'''
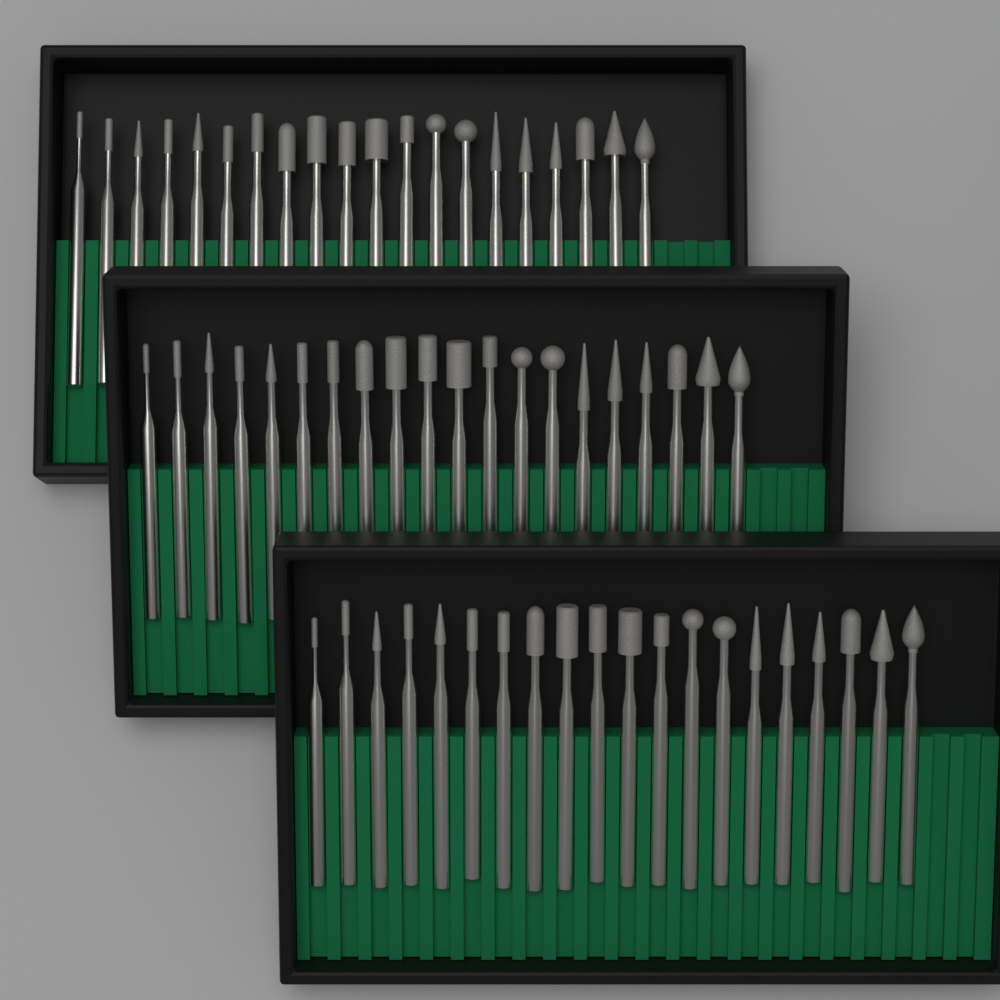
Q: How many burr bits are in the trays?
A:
'''
'''
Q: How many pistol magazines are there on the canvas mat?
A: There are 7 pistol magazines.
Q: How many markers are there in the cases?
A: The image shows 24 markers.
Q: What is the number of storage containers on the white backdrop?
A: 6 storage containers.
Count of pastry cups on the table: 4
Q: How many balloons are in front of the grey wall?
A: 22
'''
'''
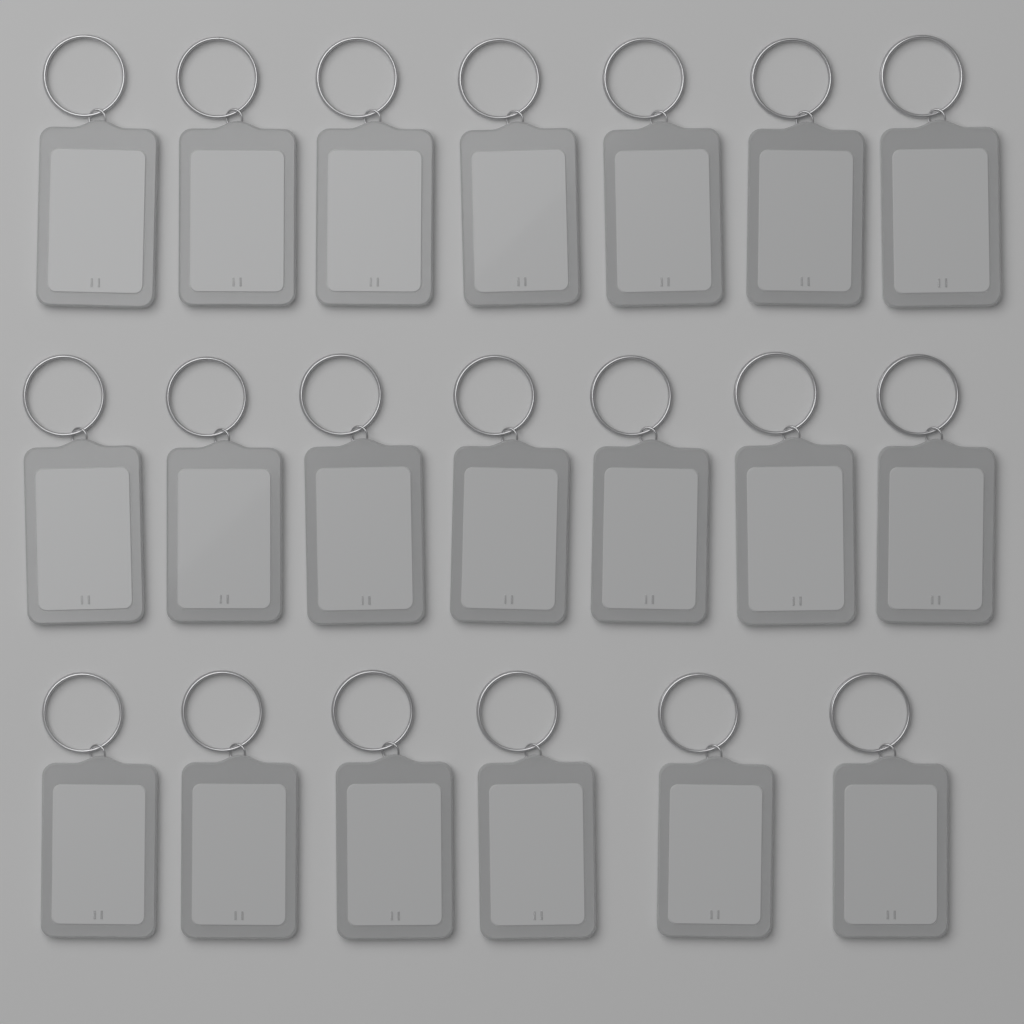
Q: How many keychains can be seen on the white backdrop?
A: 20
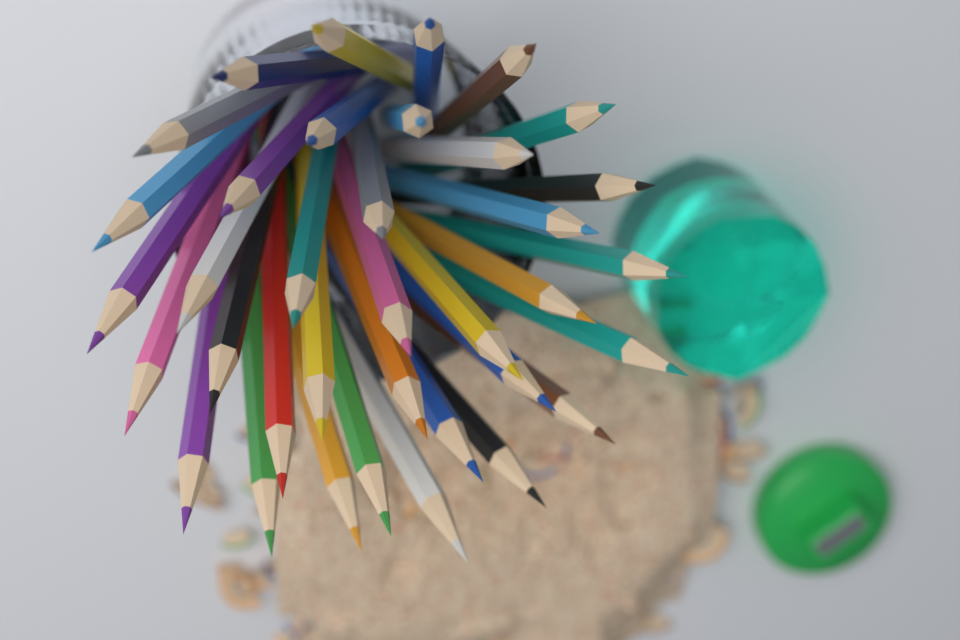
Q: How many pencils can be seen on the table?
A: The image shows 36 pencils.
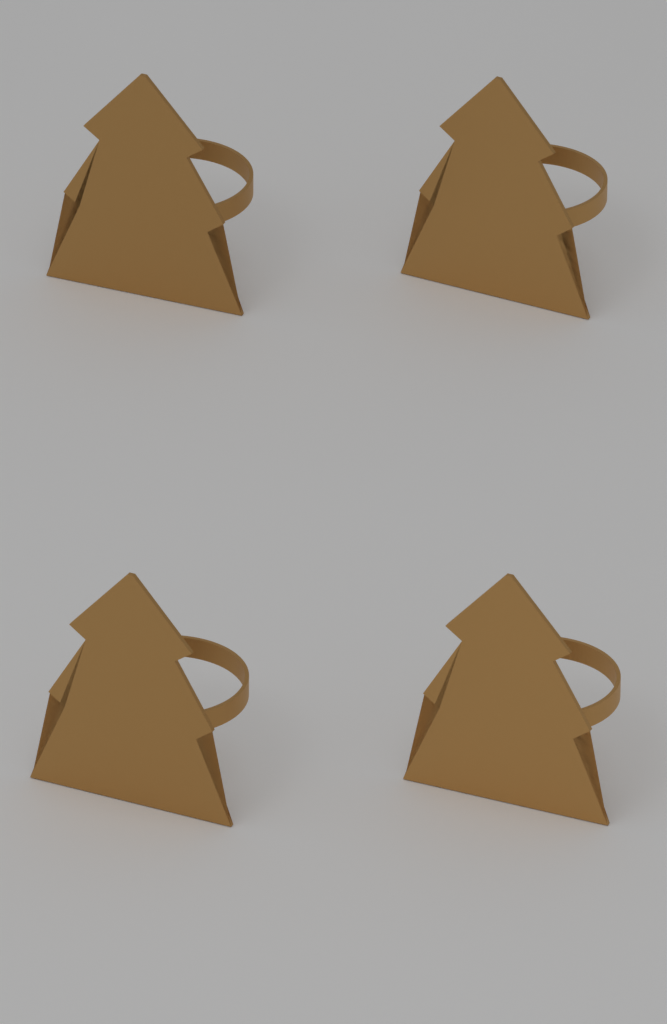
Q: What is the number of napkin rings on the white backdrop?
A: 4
'''
▶ What is being asked
Quote the lines of the material word for word, starting at the line that contains "Q: How many pistol" and ending at the line that contains "Count of pastry cups on the table: 4", with both of those lines included.

▶ Answer to this problem
Q: How many pistol magazines are there on the canvas mat?
A: There are 7 pistol magazines.
Q: How many markers are there in the cases?
A: The image shows 24 markers.
Q: What is the number of storage containers on the white backdrop?
A: 6 storage containers.
Count of pastry cups on the table: 4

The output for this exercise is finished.